Task
Reproduce the listing below exactly, from its first line down to and including the line with "Figure 5. The".

Data extracts

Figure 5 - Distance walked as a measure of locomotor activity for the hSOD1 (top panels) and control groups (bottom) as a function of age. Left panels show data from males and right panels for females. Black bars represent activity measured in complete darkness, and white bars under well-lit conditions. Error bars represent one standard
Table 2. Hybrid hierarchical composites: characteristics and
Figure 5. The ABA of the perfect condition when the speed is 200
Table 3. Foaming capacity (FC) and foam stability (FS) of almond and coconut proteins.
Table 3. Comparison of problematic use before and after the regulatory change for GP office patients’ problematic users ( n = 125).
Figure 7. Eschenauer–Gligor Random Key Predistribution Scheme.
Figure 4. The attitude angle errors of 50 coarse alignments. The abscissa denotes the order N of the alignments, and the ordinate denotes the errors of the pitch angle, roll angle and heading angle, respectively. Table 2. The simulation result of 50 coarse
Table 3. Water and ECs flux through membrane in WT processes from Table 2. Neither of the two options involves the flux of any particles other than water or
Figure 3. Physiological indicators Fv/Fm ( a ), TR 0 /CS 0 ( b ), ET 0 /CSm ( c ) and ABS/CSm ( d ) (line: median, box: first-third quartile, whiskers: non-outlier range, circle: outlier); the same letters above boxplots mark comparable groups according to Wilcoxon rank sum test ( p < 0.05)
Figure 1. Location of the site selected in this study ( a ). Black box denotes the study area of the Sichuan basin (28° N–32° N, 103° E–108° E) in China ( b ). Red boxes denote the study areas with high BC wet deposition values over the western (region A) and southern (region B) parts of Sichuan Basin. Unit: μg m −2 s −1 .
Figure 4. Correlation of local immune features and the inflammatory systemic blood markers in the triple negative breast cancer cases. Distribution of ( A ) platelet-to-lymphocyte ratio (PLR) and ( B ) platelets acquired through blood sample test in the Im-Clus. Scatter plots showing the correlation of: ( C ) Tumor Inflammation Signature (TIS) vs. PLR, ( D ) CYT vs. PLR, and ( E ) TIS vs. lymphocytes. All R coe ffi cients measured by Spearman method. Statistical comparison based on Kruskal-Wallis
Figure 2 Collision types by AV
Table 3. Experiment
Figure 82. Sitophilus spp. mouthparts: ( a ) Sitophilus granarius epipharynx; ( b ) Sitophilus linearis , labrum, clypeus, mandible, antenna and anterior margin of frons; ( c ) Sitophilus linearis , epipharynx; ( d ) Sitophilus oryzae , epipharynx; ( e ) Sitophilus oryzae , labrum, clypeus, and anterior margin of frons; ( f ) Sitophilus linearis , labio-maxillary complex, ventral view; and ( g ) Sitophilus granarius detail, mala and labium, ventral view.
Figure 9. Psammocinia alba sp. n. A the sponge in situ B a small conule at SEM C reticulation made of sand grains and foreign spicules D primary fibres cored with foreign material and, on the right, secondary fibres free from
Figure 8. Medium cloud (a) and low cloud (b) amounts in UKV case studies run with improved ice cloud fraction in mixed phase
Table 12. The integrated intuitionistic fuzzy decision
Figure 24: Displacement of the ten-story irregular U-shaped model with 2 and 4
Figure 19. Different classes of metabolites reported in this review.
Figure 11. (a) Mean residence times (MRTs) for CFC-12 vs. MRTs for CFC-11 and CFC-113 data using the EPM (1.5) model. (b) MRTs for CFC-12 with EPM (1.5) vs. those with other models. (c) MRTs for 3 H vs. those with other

Answer to this task
Figure 5 - Distance walked as a measure of locomotor activity for the hSOD1 (top panels) and control groups (bottom) as a function of age. Left panels show data from males and right panels for females. Black bars represent activity measured in complete darkness, and white bars under well-lit conditions. Error bars represent one standard
Table 2. Hybrid hierarchical composites: characteristics and
Figure 5. The ABA of the perfect condition when the speed is 200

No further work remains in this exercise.